Penulis: Srihandriatmo Malau
Editor: Malvyandie Haryadi
Laporan Wartawan Tribunnews.com, Srihandriatmo Malau
TRIBUNNEWS.COM, TOKYO—Pemerintah Jepang mengatakan pada Senin (19/4/2021), pihaknya meminta Myanmar untuk membebaskan jurnalis Jepang Yuki Kitazumi yang ditangkap di rumahnya di Yangon.
Seperti dilansir Channel News Asia, Senin (19/4/2021), Kepala Sekretaris Kabinet Jepang Katsunobu Kato mengatakan kepada wartawan bahwa pemerintahnya meminta pihak berwenang Myanmar untuk menjelaskan penangkapan itu dan meminta sesegera mungkin dibebeaskan.
"Kami akan terus meminta pihak Myanmar untuk membebaskannya, sambil melakukan yang terbaik untuk perlindungan warga Jepang di negara itu," kata Kato.
Baca juga: Pemerintah Jepang Minta Pemerintah Myanmar Melepas Segera Wartawannya
Sejauh alasan penangkapan dan penahanannya, kedutaan Jepang sedang berupaya mempelajari detail-detail itu."
BBC Myanmar mengutip seorang saksi yang mengatakan Kitazumi ditahan oleh junta milite pada Minggu malam. “Dia diminta untuk mengangkat kedua tangannya dan dibawa pergi dengan mobil,” katanya.
“Kitazumi belum dituntut dan para diplomat meminta izin untuk mengunjunginya di penjara,” kata seorang juru bicara kepada AFP pada hari Senin.
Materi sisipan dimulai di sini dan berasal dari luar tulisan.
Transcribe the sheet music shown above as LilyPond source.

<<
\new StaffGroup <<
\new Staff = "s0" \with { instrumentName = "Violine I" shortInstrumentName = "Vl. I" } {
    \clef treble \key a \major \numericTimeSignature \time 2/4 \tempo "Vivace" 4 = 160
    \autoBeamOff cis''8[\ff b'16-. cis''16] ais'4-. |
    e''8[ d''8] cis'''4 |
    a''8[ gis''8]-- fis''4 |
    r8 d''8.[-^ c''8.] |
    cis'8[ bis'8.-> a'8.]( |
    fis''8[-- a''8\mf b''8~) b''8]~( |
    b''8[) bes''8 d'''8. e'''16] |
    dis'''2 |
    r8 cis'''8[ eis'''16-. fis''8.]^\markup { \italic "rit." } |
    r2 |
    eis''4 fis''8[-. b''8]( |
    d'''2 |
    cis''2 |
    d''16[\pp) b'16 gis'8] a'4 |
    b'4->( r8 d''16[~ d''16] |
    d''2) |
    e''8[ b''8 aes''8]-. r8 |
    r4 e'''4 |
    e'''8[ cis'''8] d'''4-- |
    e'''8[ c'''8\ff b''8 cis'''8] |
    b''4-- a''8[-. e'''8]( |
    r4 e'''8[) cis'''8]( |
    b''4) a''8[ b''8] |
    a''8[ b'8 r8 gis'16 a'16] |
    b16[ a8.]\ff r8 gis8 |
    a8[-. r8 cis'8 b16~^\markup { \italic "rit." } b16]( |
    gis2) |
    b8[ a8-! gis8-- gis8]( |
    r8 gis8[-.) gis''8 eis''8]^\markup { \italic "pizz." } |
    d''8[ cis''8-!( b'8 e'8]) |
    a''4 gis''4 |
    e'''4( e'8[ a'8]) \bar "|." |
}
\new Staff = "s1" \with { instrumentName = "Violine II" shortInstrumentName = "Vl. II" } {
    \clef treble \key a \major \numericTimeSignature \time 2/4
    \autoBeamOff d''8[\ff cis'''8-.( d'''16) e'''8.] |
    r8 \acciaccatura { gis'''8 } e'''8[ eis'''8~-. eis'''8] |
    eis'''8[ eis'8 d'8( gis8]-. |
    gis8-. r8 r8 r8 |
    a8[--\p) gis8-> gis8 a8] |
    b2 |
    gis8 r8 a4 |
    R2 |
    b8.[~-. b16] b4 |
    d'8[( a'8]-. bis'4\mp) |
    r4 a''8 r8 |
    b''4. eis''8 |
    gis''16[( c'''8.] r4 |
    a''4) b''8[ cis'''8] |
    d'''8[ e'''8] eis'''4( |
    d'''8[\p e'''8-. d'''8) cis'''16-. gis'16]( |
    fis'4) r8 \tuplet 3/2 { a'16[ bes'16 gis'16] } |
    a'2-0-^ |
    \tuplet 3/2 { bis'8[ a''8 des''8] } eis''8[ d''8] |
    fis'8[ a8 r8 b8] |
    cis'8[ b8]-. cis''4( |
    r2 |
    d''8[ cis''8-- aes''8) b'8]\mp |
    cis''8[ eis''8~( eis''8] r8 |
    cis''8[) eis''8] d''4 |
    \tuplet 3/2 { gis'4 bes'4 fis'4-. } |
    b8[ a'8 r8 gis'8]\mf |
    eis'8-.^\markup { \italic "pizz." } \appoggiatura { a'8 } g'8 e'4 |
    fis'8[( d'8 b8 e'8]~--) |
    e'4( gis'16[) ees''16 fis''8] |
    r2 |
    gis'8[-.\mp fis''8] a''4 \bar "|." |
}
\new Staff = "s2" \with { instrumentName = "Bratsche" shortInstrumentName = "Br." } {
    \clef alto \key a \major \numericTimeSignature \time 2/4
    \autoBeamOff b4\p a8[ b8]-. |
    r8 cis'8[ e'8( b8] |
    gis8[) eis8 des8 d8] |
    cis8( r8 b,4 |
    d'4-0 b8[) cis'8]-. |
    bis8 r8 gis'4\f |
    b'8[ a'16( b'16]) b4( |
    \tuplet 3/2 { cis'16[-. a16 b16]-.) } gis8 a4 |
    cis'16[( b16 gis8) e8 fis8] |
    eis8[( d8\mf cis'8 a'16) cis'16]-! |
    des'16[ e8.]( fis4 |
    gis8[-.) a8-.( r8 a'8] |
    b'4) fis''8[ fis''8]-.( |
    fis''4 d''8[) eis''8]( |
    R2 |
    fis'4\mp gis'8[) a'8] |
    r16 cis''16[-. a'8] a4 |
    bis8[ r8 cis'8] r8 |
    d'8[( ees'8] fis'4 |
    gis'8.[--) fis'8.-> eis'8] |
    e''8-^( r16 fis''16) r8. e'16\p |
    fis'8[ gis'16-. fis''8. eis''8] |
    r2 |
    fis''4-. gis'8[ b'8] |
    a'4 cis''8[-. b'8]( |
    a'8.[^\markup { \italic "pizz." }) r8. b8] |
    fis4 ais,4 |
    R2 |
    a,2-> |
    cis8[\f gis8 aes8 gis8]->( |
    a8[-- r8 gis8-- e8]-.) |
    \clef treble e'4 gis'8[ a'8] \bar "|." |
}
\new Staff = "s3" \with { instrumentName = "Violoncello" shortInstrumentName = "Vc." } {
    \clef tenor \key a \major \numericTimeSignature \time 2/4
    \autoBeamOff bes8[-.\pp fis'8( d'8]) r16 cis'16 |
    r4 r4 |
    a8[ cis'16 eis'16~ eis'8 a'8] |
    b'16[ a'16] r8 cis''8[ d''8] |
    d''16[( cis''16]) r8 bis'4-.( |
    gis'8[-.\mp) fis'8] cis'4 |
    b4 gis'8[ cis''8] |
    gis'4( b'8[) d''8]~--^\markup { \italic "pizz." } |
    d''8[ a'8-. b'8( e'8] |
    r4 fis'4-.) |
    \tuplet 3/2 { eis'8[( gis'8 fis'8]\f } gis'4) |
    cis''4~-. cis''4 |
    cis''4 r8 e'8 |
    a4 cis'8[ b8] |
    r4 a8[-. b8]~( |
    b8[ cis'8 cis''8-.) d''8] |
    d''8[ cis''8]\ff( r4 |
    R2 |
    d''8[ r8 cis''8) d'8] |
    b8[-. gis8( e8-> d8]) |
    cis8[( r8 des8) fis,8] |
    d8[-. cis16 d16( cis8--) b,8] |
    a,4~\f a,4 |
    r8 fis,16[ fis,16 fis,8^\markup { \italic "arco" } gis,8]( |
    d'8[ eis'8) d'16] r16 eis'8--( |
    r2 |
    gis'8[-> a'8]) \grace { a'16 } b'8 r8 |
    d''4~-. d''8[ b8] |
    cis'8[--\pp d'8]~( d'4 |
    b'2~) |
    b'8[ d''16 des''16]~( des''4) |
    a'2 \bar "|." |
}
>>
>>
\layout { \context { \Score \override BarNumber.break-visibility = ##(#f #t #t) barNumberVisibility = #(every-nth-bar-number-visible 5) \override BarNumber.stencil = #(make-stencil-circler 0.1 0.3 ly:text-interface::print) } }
Ia menambahkan jurnalis Jepang itu telah dipindahkan semalam dari gedung pengawas polisi ke penjara Insein.
Insein dikenal karena menahan tahanan politik.
Kitazumi menjalankan perusahaan produksi media, Yangon Media Professionals, dan pernah menjadi jurnalis dengan harian bisnis Nikkei, menurut halaman Facebook-nya dan wawancara dengan media online.
Dia telah ditahan secara singkat pada akhir Februari oleh polisi saat meliput aksi protes pro-demokrasi di Myanmar, di mana militer menggulingkan pemerintahan terpilih 1 Februari lalu.
Jepang telah meningkatkan kritiknya terhadap tindakan keras lagi mematikan junta militer Myanmar terhadap warga sipil penentang kudeta.
Menurut kelompok aktivis Asosiasi Bantuan untuk Tahanan Politik, 737 orang telah tewas karena tindakan brutal aparat keamanan sejak kudeta dan 3.229 ditahan.(Channel News Asia/BBC/AFP)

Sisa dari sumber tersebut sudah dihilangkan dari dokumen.